Al verlos juntos, abrazados, otra vez se me llenaron los ojos de lágrimas. Pero esta vez no era tristeza. Sabía que la tristeza ya había comenzado a marcharse. Tan sólo era emoción, emoción y agradecimiento.

—Gracias por todo, Ben.

—No. Gracias a vos —dijo él. Y mirándome, preguntó—: ¿Qué vas a hacer en Argentina?

—No sé. Ya tendré tiempo para pensar.

Nos abrazamos y, cuando se alejaban, le grité:

—No nos fue tan mal, ¿no, Ben?

Él se detuvo y ladeó la cabeza durante uno, dos segundos, pensativo.

—Podría haber sido peor.

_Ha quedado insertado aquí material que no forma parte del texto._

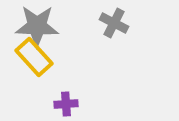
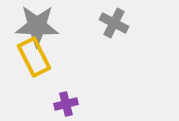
yellow rectangle: rotated 15 degrees clockwise
purple cross: rotated 10 degrees counterclockwise
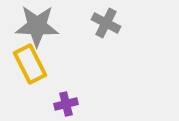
gray cross: moved 8 px left
yellow rectangle: moved 4 px left, 7 px down
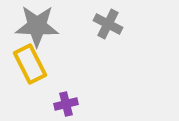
gray cross: moved 2 px right, 1 px down
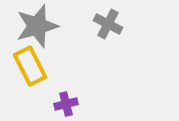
gray star: rotated 18 degrees counterclockwise
yellow rectangle: moved 2 px down
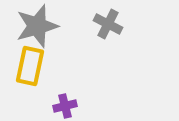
yellow rectangle: rotated 39 degrees clockwise
purple cross: moved 1 px left, 2 px down
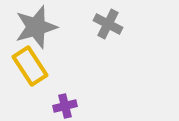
gray star: moved 1 px left, 1 px down
yellow rectangle: rotated 45 degrees counterclockwise
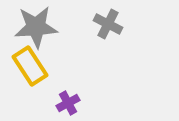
gray star: rotated 12 degrees clockwise
purple cross: moved 3 px right, 3 px up; rotated 15 degrees counterclockwise
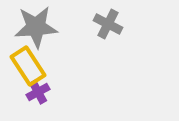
yellow rectangle: moved 2 px left
purple cross: moved 30 px left, 11 px up
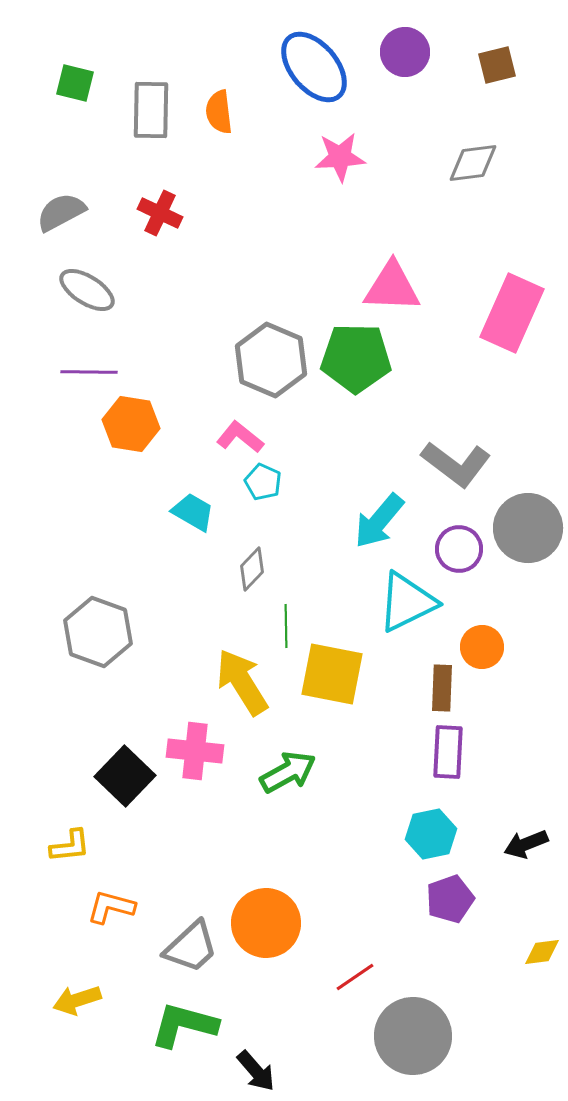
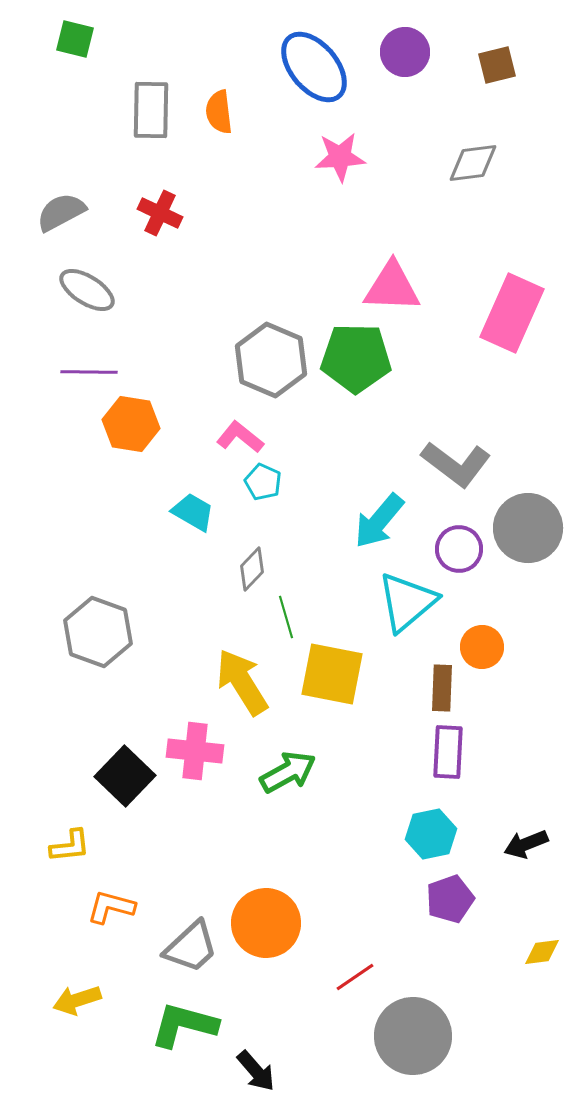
green square at (75, 83): moved 44 px up
cyan triangle at (407, 602): rotated 14 degrees counterclockwise
green line at (286, 626): moved 9 px up; rotated 15 degrees counterclockwise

Podríamos estar presos —dijo, soltando una carcajada.

Con Jorge caminamos hasta la puerta de embarque en silencio, pero noté que él me miraba con asombro.

—Tu viejo y tu abuelo estarían orgullosos de vos, sos valiente —dijo.

—Gracias por venir. Otra vez me salvaste.

—No hice nada, sólo tomé whisky —dijo Jorge, removiéndome los cabellos como cuando era chico.

Mientras subíamos por las escaleras mecánicas, él miró la pulcritud del aeropuerto y dijo:

—¿Vos estás seguro de renunciar a todo esto?

Le pasé un brazo por encima de los hombros.

—Sí. Quiero volver a casa. Tengo que empezar de nuevo.